In order to counter these grave errors and provide readers with some edifying spiritual reading for this great feast of St. Joseph - the greatest of saints after Our Lady - we offer the following reflection from the writings of Dom Bernard Marechaux. He was a French Benedictine abbot and spiritual writer, who lived from 1849-1927.
The Grandeur of St. Joseph by Dom Bernard Marechaux
Mary belongs to God; She is the golden ladder by which God wishes to come down to men and to draw them to Himself. But consider this extraordinary fact: although the Virgin is the beloved one God took for Himself and the wedding chamber in whom the Son chose to unite Himself to His humanity, the Lord saw fit that She should become the spouse of a man, that man being St. Joseph.
Was it in God's plan to give a mortal man some kind of lawful rights over this blessed creature, this holy Virgin? It was indeed - and we are dumbfounded by this act of divine will.

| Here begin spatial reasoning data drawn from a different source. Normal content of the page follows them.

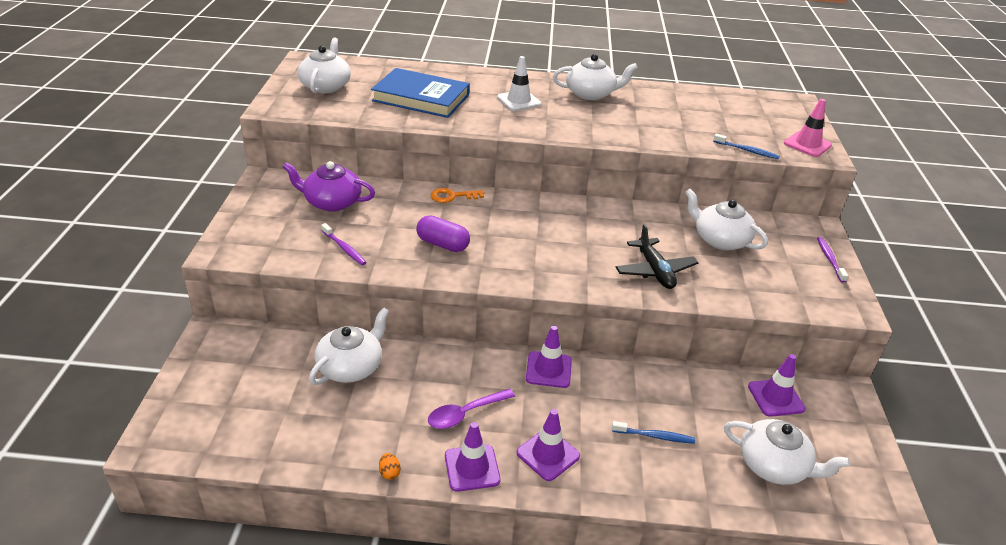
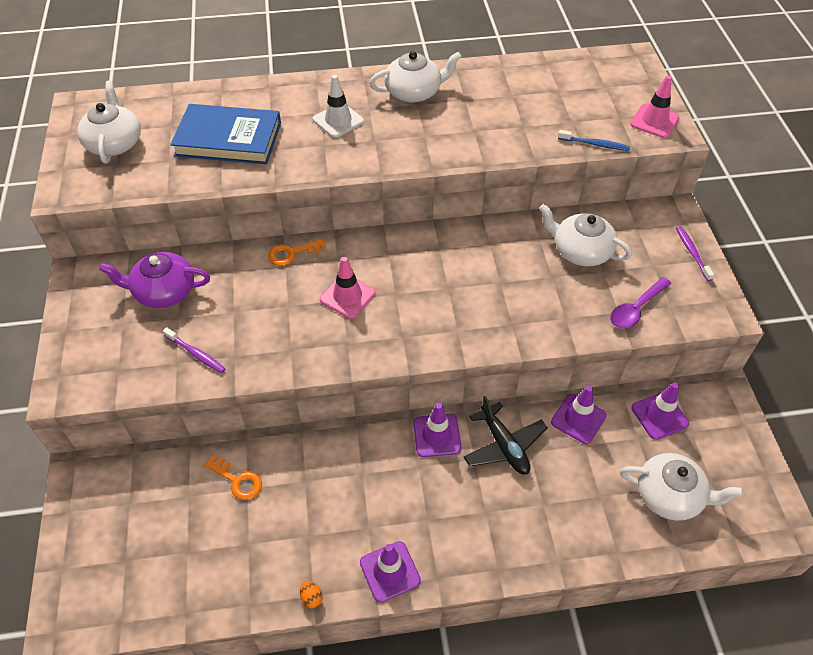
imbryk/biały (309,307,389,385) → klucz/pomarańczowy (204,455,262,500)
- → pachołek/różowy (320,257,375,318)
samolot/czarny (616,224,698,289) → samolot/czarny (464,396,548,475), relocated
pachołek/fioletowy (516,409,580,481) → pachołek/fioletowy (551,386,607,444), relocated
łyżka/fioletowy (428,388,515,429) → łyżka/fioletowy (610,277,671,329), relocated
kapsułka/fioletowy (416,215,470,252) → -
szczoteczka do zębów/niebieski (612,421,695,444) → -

Who, then, is this St. Joseph, this one chosen by Heaven, this most favoured among all men, the one to whom God was pleased to entrust the woman He created with such great love and jealously made His very own?
St. Joseph is a son of David, a close relative of the Virgin. Mary, full of grace though She was, had to live on earth and needed an earthly support, a human arm of flesh and blood to shield and uphold Her. St. Joseph will protect and defend Her as his own, for She will be his true spouse.
Such was this son of David's purity of heart that Mary, while She was totally his, could still belong totally to God. They were united in a true marriage, so that each might be closer to God, with, one might say, the help of the other. Concupiscence was extinguished in St. Joseph, and his soul shone with brilliant purity when he came into the presence of the Blessed Virgin. It could not be that She should be loved by someone who was not perfectly chaste.
We see in St. Joseph a totally purified soul, a soul in which sin has lost its power. St. Augustine, while asserting that no one is ever free from sin in this life and that even the saints must pray ''Forgive us our sins,'' recognized that God could, if He so desired, by way of exception and special privilege, ''completely take away the corruption which causes a man to sin and array him with incorruptibility in this life so that he might see God everywhere present, just as the saints in Heaven see Him but without a veil (De Spiritu et Litt).
Surely this marvellous privilege was granted to St. Joseph who was called to virginity in marriage and who had the Son of God always before his eyes. Was he not, as St. Augustine says, completely taken up with unceasing contemplation of his God? How could he sin? In the holy house of Nazareth, there was no place for sin.
O St. Joseph, we catch a glimpse of your holiness in its dazzling mystery - Mary can be yours, but no less God's for all that. Furthermore, being yours, She belongs to God even more than before, and it is when she became yours that the great mystery for which She was created was accomplished in Her.
How admirable God's arrangement! How it brought to light St. Joseph's extraordinary purity of soul, he who did not keep the love of the creature for himself, but returned everything to God!
What a lesson you teach us, O great Saint! You wanted nothing which is not of God and for God. In Mary, you experienced only God, as Mary experienced only God in you. Obtain for us, great Saint, the grace to be able to imitate such purity of heart.
We pray that, through the intercession of St. Joseph, Our Lord Jesus Christ will grant our readers many graces and blessings on this special day of the year; especially the grace of finding and loving God in all things.
St. Joseph, Patron of the Universal Church - Pray for us!